SYSTEM_PROMPT = "When given a video and a query, call the relevant function only once with the appropriate timecodes and text for the video"

USER_PROMPT = """For each scene in this video, generate captions that describe the scene along with any spoken text placed in quotation marks. 
    Place each caption into an object sent to set_timecodes with the timecode of the caption in the video."""

Step 5: Generate Content Using the Model

Send the uploaded video and the prompts to the Gemini 2.0 model for processing.

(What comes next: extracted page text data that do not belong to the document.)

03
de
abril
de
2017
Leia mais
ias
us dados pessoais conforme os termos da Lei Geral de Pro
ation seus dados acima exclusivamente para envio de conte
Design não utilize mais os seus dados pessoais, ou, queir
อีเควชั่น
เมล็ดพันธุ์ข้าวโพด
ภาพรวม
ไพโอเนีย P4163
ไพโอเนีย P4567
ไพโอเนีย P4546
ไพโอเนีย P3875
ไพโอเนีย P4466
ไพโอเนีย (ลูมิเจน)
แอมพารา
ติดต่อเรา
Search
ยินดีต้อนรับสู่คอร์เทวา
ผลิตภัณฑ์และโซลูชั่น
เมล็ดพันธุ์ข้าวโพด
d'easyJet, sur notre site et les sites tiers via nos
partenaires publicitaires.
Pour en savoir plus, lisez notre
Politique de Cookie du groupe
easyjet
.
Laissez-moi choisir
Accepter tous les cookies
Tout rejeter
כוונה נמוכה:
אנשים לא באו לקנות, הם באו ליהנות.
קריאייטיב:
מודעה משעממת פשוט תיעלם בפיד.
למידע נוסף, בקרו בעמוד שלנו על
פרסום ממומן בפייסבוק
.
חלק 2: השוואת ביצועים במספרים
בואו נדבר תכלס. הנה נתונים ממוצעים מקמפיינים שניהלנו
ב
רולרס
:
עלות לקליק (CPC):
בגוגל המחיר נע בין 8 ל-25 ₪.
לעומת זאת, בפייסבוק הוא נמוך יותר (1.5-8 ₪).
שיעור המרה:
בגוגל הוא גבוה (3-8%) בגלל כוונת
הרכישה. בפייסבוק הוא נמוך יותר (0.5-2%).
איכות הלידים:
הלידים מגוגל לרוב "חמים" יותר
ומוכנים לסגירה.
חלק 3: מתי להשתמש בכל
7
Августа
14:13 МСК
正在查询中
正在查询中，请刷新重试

response = client.models.generate_content(
    model="gemini-2.0-flash-exp",
    contents=[
        types.Content(
            role="user",
            parts=[
                types.Part.from_uri(
                    file_uri=file_upload.uri,
                    mime_type=file_upload.mime_type
                )
            ]
        ),
        USER_PROMPT,
    ],
    config=types.GenerateContentConfig(
        system_instruction=SYSTEM_PROMPT,
        temperature=0.0,
    ),
)

Step 6: Display the Results

The API’s response contains the captions with timecodes. Use the Markdown library to display the results neatly.

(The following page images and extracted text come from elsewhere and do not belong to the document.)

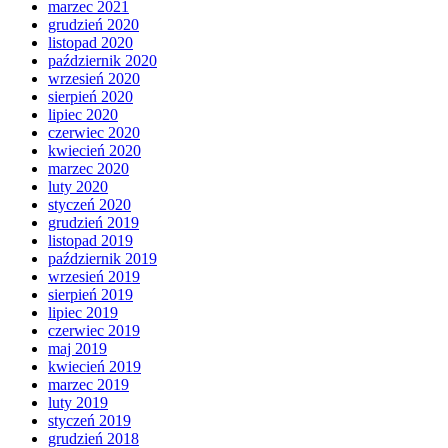
marzec 2021
grudzień 2020
listopad 2020
październik 2020
wrzesień 2020
sierpień 2020
lipiec 2020
czerwiec 2020
kwiecień 2020
marzec 2020
luty 2020
styczeń 2020
grudzień 2019
listopad 2019
październik 2019
wrzesień 2019
sierpień 2019
lipiec 2019
czerwiec 2019
maj 2019
kwiecień 2019
marzec 2019
luty 2019
styczeń 2019
grudzień 2018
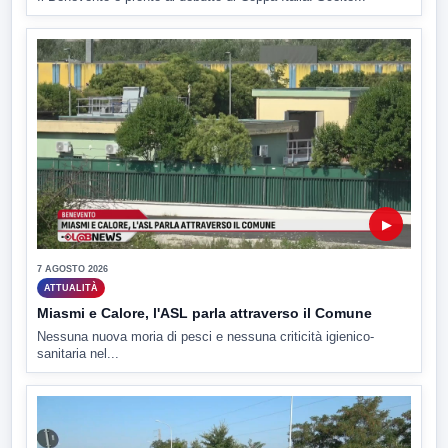
▶
7 AGOSTO 2026
ATTUALITÀ
Miasmi e Calore, l'ASL parla attraverso il Comune
Nessuna nuova moria di pesci e nessuna criticità igienico-
sanitaria nel...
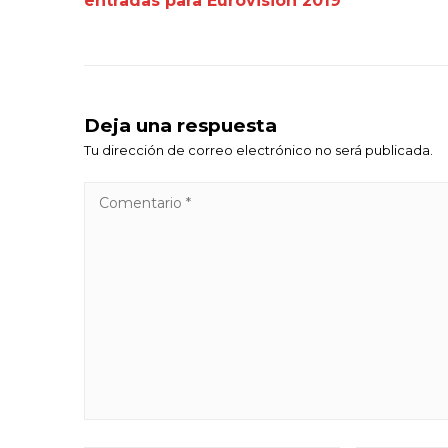
entradas para Eurovisión 2019
Deja una respuesta
Tu dirección de correo electrónico no será publicada.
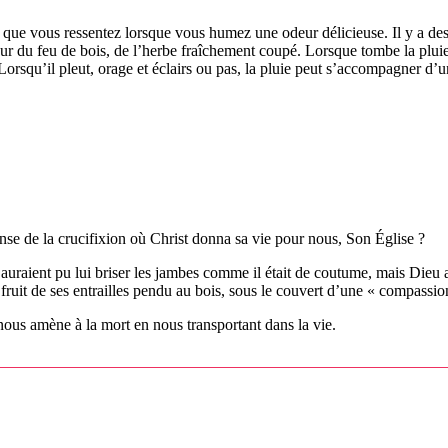
que vous ressentez lorsque vous humez une odeur délicieuse. Il y a des 
eur du feu de bois, de l’herbe fraîchement coupé. Lorsque tombe la pluie
. Lorsqu’il pleut, orage et éclairs ou pas, la pluie peut s’accompagner d’
se de la crucifixion où Christ donna sa vie pour nous, Son Église ?
 auraient pu lui briser les jambes comme il était de coutume, mais Dieu a
ruit de ses entrailles pendu au bois, sous le couvert d’une « compassio
 nous amène à la mort en nous transportant dans la vie.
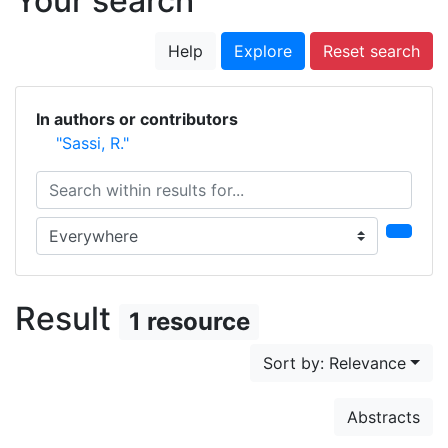
Your search
Help
Explore
Reset search
In authors or contributors
"Sassi, R."
Search within results for...
Search in...
Result
1 resource
Sort by: Relevance
Abstracts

from IPython.display import Markdown
## Render the captions as markdown
Markdown(response.text)

Applications of Video Analyzer

Content Creation: Automate video summarization for blogs or reports.
Accessibility: Generate captions for improved accessibility.
Event Analysis: Highlight key moments in sports or presentations.
Creative Outputs: Leverage creative interpretations like poetry for marketing.

Conclusion

Google AI Studio’s Video Analyzer is an excellent tool for video analysis, offering insights through captions, summaries, and object detection. By understanding its underlying principles and recreating it with Python, you can harness the power of AI to analyze and interpret video content effectively. Whether you’re building accessibility features, summarizing content, or exploring creative possibilities, the Video Analyzer provides a strong foundation to innovate.